→ Text section:

======

I ordered several hundred from a very reputable site that advertised clear
bags, and the shipment was prompt. However, the bags were more of the
"cloudy" clear kind. They sort of looked like the type you would get in a
s supermarket - only alot larger. The bags need to be of the crystal
clear variety - sort of like plastic wrap - only a little thicker.

I'm looking for 45-55 gallon bags. I've done Google searches and see bags
that are marked clear, but the prices are quite for 100 - 200 bags. Before
I start calling the web vendors to make sure the bags are really clear, I
was hoping that someone else has experience with purchasing them.

Real Goods Solar, Inc.
Posted by Tim Fischer on October 1, 2006, 6:09 pm
If your city requires such specific bags, perhaps they can also suggest a
source for them? What do other people do?

-Tim



Posted by Sharon on October 2, 2006, 12:22 pm
> If your city requires such specific bags, perhaps they can also suggest a
> source for them? What do other people do?

        One would think. Our area's trash companies have a similar
requirement: clear bags for yard debris. My husband and I searched Lowes and
Home Depot and even local grocery stores and couldn't find them anywhere.
Everybody only stocks the black plastic bags.

        Related peeve: overly specific recycling/trash rules. DH is a Good
Citizen who tries to follow the rules. He was annoyed when I told him that the
trash man just tossed the yard debris into the truck with the trash (I could
see out the window during breakfast). I also think it's ridiculous that they
recycle plastic-A but not plastic-B and cat food tins are acceptable but the
lids we peel off them aren't. Plastic bags are acceptable except for plastic
grocery bags, which they apparently expect you to take back to the store for
recycling.

======

→ The data:
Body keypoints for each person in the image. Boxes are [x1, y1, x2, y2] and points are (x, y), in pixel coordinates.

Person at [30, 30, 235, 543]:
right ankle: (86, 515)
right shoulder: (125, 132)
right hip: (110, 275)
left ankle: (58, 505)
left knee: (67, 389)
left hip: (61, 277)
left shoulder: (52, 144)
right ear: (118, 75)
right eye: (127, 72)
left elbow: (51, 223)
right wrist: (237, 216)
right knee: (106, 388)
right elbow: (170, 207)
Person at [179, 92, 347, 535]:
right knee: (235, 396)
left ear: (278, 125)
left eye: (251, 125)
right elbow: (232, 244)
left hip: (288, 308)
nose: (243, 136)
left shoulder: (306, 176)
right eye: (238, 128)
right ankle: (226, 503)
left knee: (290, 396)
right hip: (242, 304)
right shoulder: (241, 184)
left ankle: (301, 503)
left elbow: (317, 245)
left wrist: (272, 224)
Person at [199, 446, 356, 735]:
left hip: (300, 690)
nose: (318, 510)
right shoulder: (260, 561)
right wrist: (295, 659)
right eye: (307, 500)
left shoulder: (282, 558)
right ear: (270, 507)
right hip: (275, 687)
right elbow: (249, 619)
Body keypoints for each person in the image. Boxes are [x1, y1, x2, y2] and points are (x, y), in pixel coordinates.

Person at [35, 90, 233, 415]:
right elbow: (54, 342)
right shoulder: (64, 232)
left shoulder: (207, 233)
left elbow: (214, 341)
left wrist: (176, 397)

======

→ Exercises to complete:
(1) Answer these questions using the forum thread about clear trash bags:
(a) What size bags is the first poster looking for?
(b) For what kind of waste do the trash companies in Sharon's area require clear bags?
(c) What did the trash man do with the yard debris?
(2) Extend the forum thread about clear trash bags, continuing from its final sentence.
The material has no role in this exercise.

→ Answers by item:
(1)
(a) 45-55 gallon bags.
(b) Yard debris.
(c) He tossed it into the truck with the trash.

(2)
        Oh, and last year this angered BOTH of us: during the fall season when
they were actively picking up leaves (only bagged, mind you, no fancy vacuum
trucks here), we discovered that they will only pick up a maximum of 3 bags of
leaves per house per week. In lovely deciduous-forested northern Virginia,
this was NOT acceptable. (Our yards full of ankle-deep leaves came to a total
of around 20 bags. We bought a chipper-shredder after that. Oh, and fired and
hired 4 different trash companies in the space of 3 months.)

- Sharon
"Gravity... is a harsh mistress!"

Posted by George on October 2, 2006, 12:41 pm
Sharon wrote:
>> If your city requires such specific bags, perhaps they can also suggest a
>> source for them? What do other people do?
>
>         One would think. Our area's trash companies have a similar
> requirement: clear bags for yard debris. My husband and I searched Lowes and
> Home Depot and even local grocery stores and couldn't find them anywhere.
> Everybody only stocks the black plastic bags.
>
>         Related peeve: overly specific recycling/trash rules. DH is a Good
> Citizen who tries to follow the rules. He was annoyed when I told him that
the
> trash man just tossed the yard debris into the truck with the trash (I could
> see out the window during breakfast). I also think it's ridiculous that they
> recycle plastic-A but not plastic-B and cat food tins are acceptable but the
> lids we peel off them aren't. Plastic bags are acceptable except for plastic
> grocery bags, which they apparently expect you to take back to the store for
> recycling.

Thats a requirement of the recyclers. Often mixed recyclables are simply
taken to the landfill at a cost because it is too tedious/expensive to
separate them. The next county over has a good plan though. The
recycling center is manned with prisoners who get to separate the stuff.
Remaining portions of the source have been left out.